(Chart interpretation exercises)
================

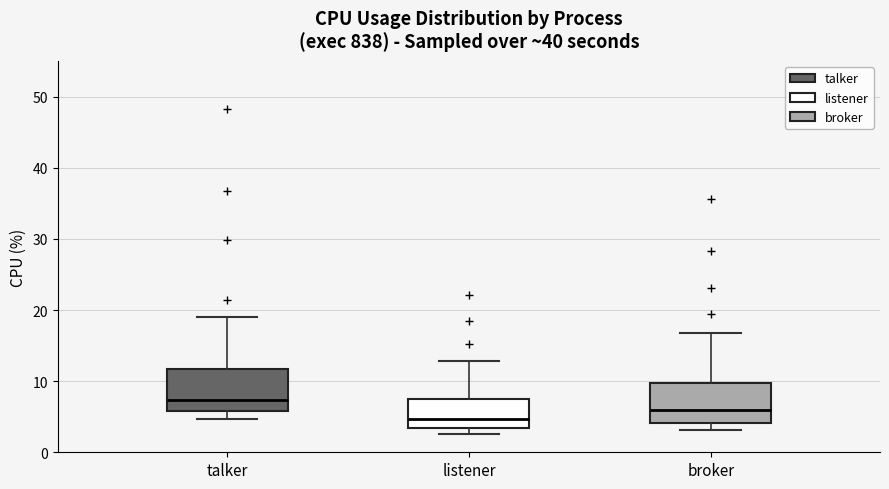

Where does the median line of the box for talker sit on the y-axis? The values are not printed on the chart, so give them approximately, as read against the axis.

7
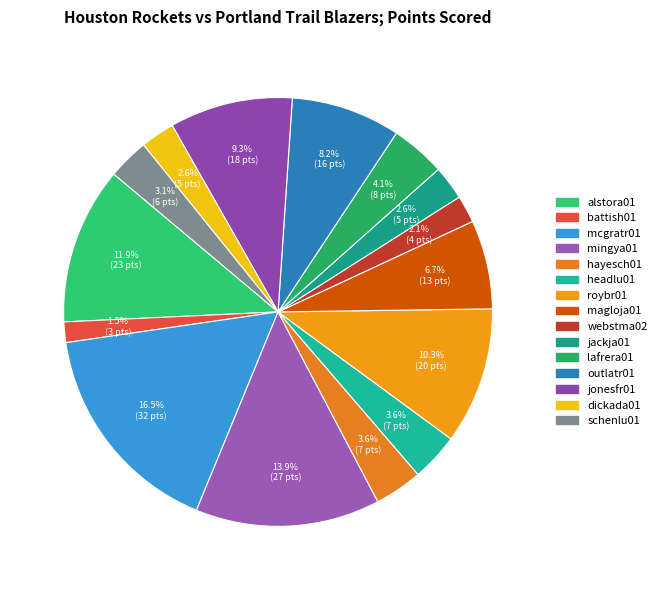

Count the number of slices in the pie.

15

================

• [What you have to do] Reproduce the text of the material above word for word, leaving out the pictures.

• [Solution]
Where does the median line of the box for talker sit on the y-axis? The values are not printed on the chart, so give them approximately, as read against the axis.

7

Count the number of slices in the pie.

15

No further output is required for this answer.